At each of these sites Imaoka-sensei hoped that his students would begin to get the integrated education he desired for all people which would break down the arbitrary distinction between what we call the sacred and what we call the secular, what we call the self and what we call society. In other words, it as a project to help people see all these things and themselves as being part of one extraordinary, integrated whole, a co-operative society. Now, obviously, I haven’t got the space to illustrate every integrated lesson he hoped his students would learn, so here are just three.
“For those seeking to transcend reality and yearn for the eternal world” he felt that a visit to the crematorium “provides a profound lesson.”
In the garden in front of the treasure hall at the Meiji Shrine he tells his students to pay attention to the “exemplary view that takes advantage of the illusion created by limited visual fields.” Imoaka-sensei then observes that by visiting this site “we can also study practical physics (物理学).”
At two of the Government sites he also encourages students to look at the three standards of measurement for the metre and the kilogram, and he notes that “[t]he need for precision in measuring instruments is absolute from both the standpoint of mathematics and physics and in practical life. In this sense, although these standards are merely alloys of platinum and iridium, they even give us a sense of sacredness and inviolability (神聖不可侵)” and an ability to “comprehend the profound sanctity and solemnity of rules and standards.”

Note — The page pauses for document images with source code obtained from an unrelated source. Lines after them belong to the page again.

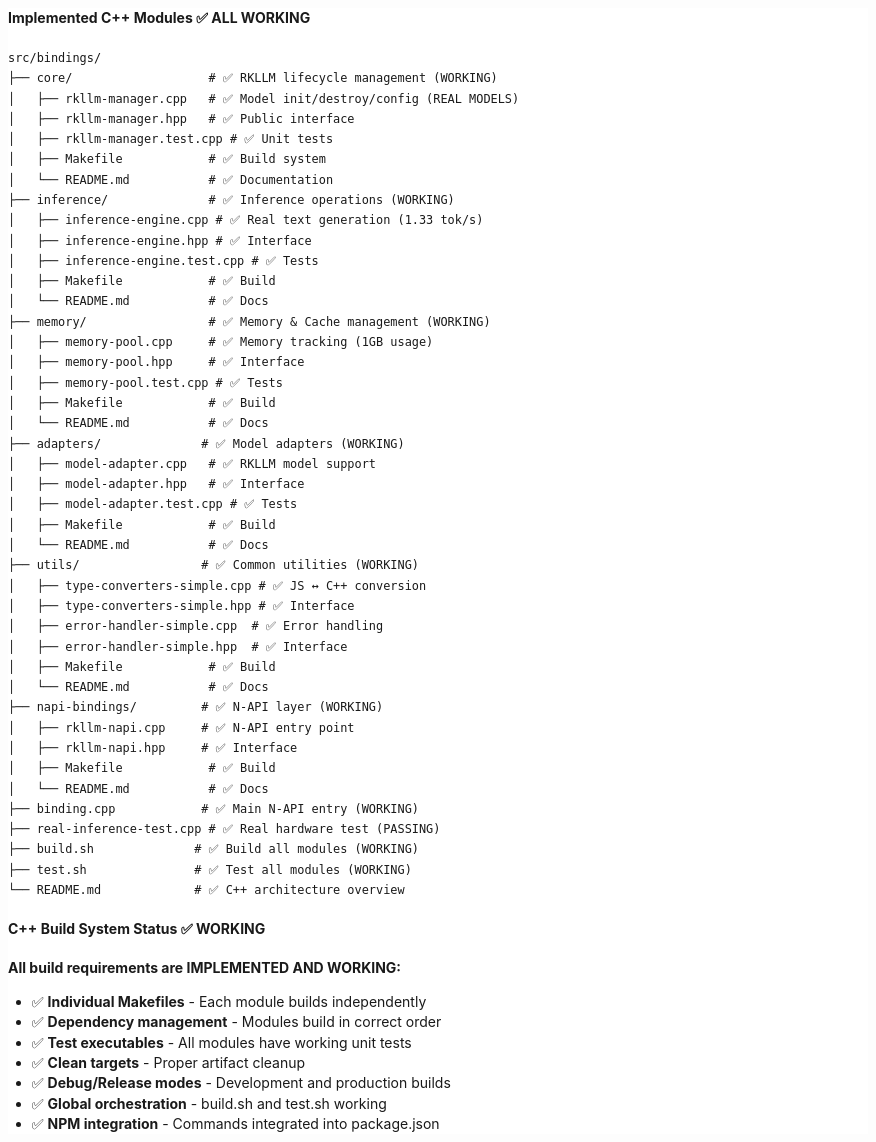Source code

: #### Implemented C++ Modules ✅ ALL WORKING
```
src/bindings/
├── core/                   # ✅ RKLLM lifecycle management (WORKING)
│   ├── rkllm-manager.cpp   # ✅ Model init/destroy/config (REAL MODELS)
│   ├── rkllm-manager.hpp   # ✅ Public interface
│   ├── rkllm-manager.test.cpp # ✅ Unit tests
│   ├── Makefile            # ✅ Build system
│   └── README.md           # ✅ Documentation
├── inference/              # ✅ Inference operations (WORKING)
│   ├── inference-engine.cpp # ✅ Real text generation (1.33 tok/s)
│   ├── inference-engine.hpp # ✅ Interface
│   ├── inference-engine.test.cpp # ✅ Tests
│   ├── Makefile            # ✅ Build
│   └── README.md           # ✅ Docs
├── memory/                 # ✅ Memory & Cache management (WORKING)
│   ├── memory-pool.cpp     # ✅ Memory tracking (1GB usage)
│   ├── memory-pool.hpp     # ✅ Interface
│   ├── memory-pool.test.cpp # ✅ Tests
│   ├── Makefile            # ✅ Build
│   └── README.md           # ✅ Docs
├── adapters/              # ✅ Model adapters (WORKING)
│   ├── model-adapter.cpp   # ✅ RKLLM model support
│   ├── model-adapter.hpp   # ✅ Interface
│   ├── model-adapter.test.cpp # ✅ Tests
│   ├── Makefile            # ✅ Build
│   └── README.md           # ✅ Docs
├── utils/                 # ✅ Common utilities (WORKING)
│   ├── type-converters-simple.cpp # ✅ JS ↔ C++ conversion
│   ├── type-converters-simple.hpp # ✅ Interface
│   ├── error-handler-simple.cpp  # ✅ Error handling
│   ├── error-handler-simple.hpp  # ✅ Interface
│   ├── Makefile            # ✅ Build
│   └── README.md           # ✅ Docs
├── napi-bindings/         # ✅ N-API layer (WORKING)
│   ├── rkllm-napi.cpp     # ✅ N-API entry point
│   ├── rkllm-napi.hpp     # ✅ Interface
│   ├── Makefile            # ✅ Build
│   └── README.md           # ✅ Docs
├── binding.cpp            # ✅ Main N-API entry (WORKING)
├── real-inference-test.cpp # ✅ Real hardware test (PASSING)
├── build.sh              # ✅ Build all modules (WORKING)
├── test.sh               # ✅ Test all modules (WORKING)
└── README.md             # ✅ C++ architecture overview
```

#### C++ Build System Status ✅ WORKING
**All build requirements are IMPLEMENTED AND WORKING:**

- ✅ **Individual Makefiles** - Each module builds independently
- ✅ **Dependency management** - Modules build in correct order
- ✅ **Test executables** - All modules have working unit tests
- ✅ **Clean targets** - Proper artifact cleanup
- ✅ **Debug/Release modes** - Development and production builds
- ✅ **Global orchestration** - build.sh and test.sh working
- ✅ **NPM integration** - Commands integrated into package.json
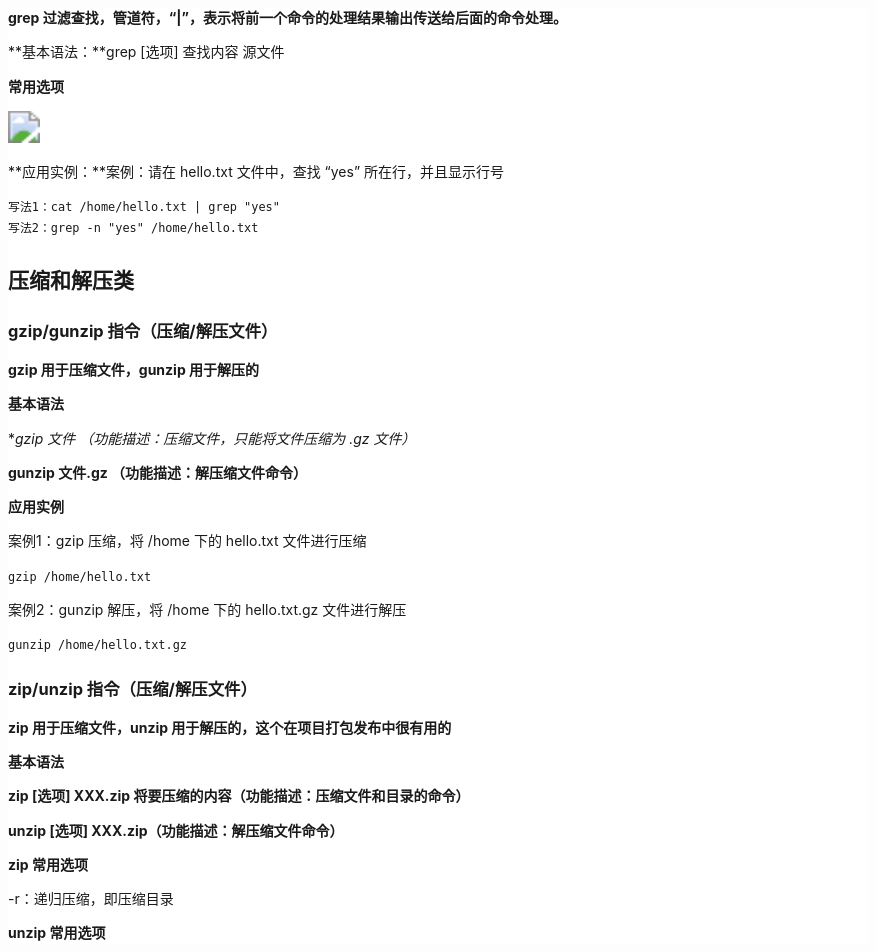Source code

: **grep 过滤查找，管道符，“|”，表示将前一个命令的处理结果输出传送给后面的命令处理。**

**基本语法：**grep [选项] 查找内容 源文件

**常用选项**

<img src="C:\Users\FY\Desktop\笔记\学习笔记\Linux_image\grep常用选项.png" style="zoom:200%;" />

**应用实例：**案例：请在 hello.txt 文件中，查找 “yes” 所在行，并且显示行号

```linux
写法1：cat /home/hello.txt | grep "yes"
写法2：grep -n "yes" /home/hello.txt
```



## 压缩和解压类



### gzip/gunzip 指令（压缩/解压文件）

**gzip 用于压缩文件，gunzip 用于解压的**

**基本语法**

**gzip 文件 （功能描述：压缩文件，只能将文件压缩为 *.gz 文件）**

**gunzip 文件.gz （功能描述：解压缩文件命令）**

**应用实例**

案例1：gzip 压缩，将 /home 下的 hello.txt 文件进行压缩

```linux
gzip /home/hello.txt
```

案例2：gunzip 解压，将 /home 下的 hello.txt.gz 文件进行解压

```linux
gunzip /home/hello.txt.gz
```



### zip/unzip 指令（压缩/解压文件）

**zip 用于压缩文件，unzip 用于解压的，这个在项目打包发布中很有用的**

**基本语法**

**zip [选项] XXX.zip 将要压缩的内容（功能描述：压缩文件和目录的命令）**

**unzip [选项] XXX.zip（功能描述：解压缩文件命令）**

**zip 常用选项**

-r：递归压缩，即压缩目录

**unzip 常用选项**
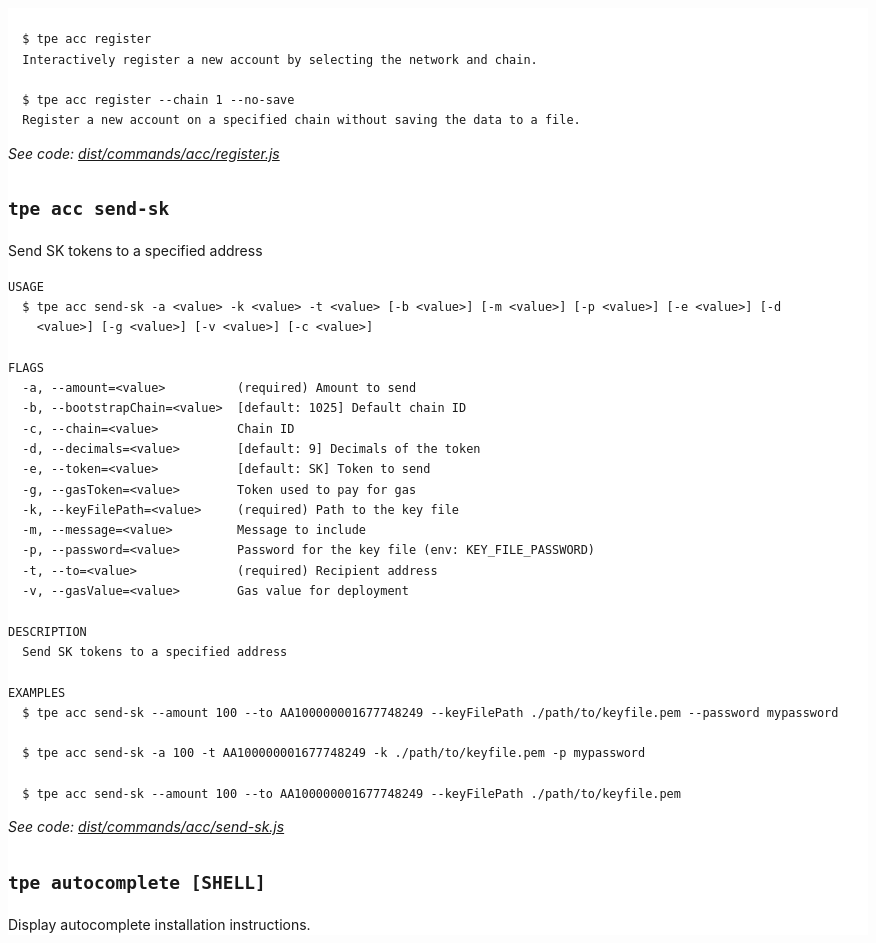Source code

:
 ```

  $ tpe acc register
  Interactively register a new account by selecting the network and chain.

  $ tpe acc register --chain 1 --no-save
  Register a new account on a specified chain without saving the data to a file.
```

_See code: [dist/commands/acc/register.js](https://github.com/thepower/PowerTools/blob/v1.12.5/dist/commands/acc/register.js)_

## `tpe acc send-sk`

Send SK tokens to a specified address

```
USAGE
  $ tpe acc send-sk -a <value> -k <value> -t <value> [-b <value>] [-m <value>] [-p <value>] [-e <value>] [-d
    <value>] [-g <value>] [-v <value>] [-c <value>]

FLAGS
  -a, --amount=<value>          (required) Amount to send
  -b, --bootstrapChain=<value>  [default: 1025] Default chain ID
  -c, --chain=<value>           Chain ID
  -d, --decimals=<value>        [default: 9] Decimals of the token
  -e, --token=<value>           [default: SK] Token to send
  -g, --gasToken=<value>        Token used to pay for gas
  -k, --keyFilePath=<value>     (required) Path to the key file
  -m, --message=<value>         Message to include
  -p, --password=<value>        Password for the key file (env: KEY_FILE_PASSWORD)
  -t, --to=<value>              (required) Recipient address
  -v, --gasValue=<value>        Gas value for deployment

DESCRIPTION
  Send SK tokens to a specified address

EXAMPLES
  $ tpe acc send-sk --amount 100 --to AA100000001677748249 --keyFilePath ./path/to/keyfile.pem --password mypassword

  $ tpe acc send-sk -a 100 -t AA100000001677748249 -k ./path/to/keyfile.pem -p mypassword

  $ tpe acc send-sk --amount 100 --to AA100000001677748249 --keyFilePath ./path/to/keyfile.pem
```

_See code: [dist/commands/acc/send-sk.js](https://github.com/thepower/PowerTools/blob/v1.12.5/dist/commands/acc/send-sk.js)_

## `tpe autocomplete [SHELL]`

Display autocomplete installation instructions.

I hope you can see that Imaoka-sensei created a real-world secular religious — or perhaps better, a secular spiritual — pilgrimage around the Res publica. It took students not only to physical places, to sites, but as you have already heard, to meet with and collect the signatures of those who were actually running and maintaining those sites, from grand ministers of state, priests and professors, to those working in factories, the sewage treatment plant and the crematorium. All of them were sacred, all of them were holy, all of them were worthy of honour as secular Bodhisattvas of Compassion serving the Res publica.
Imaoka-sensei could see — as I think we are all also now beginning to see — that a modern secular, democratic society is in great need for something like this spiritual practice if its citizens are to become properly educated, passionate about and willing to uphold and maintain the Res publica, the public good and public things.
And, you know what, immediately upon finishing I was approached by three genuinely excited delegates who told me they were going to see if they could do something similar in their own contexts, in Turkey, Portland Oregon, and York here in the UK — and I’ve already been contacted again by two of them to see how we can take that forward. New pilgrimages are, it seems, just beginning. So, perhaps we, too, should try to initiate something like that here in Cambridge ourselves? Any volunteers to help me out?
All quotations are from my, as yet, unpublished English translation of an essay called, “Greater Tokyo as an Educational Environment” (教育環境としての大東京), published in Shōwa 9 (1934) by the Tokyo Prefecture School Affairs Section (東京府学務課).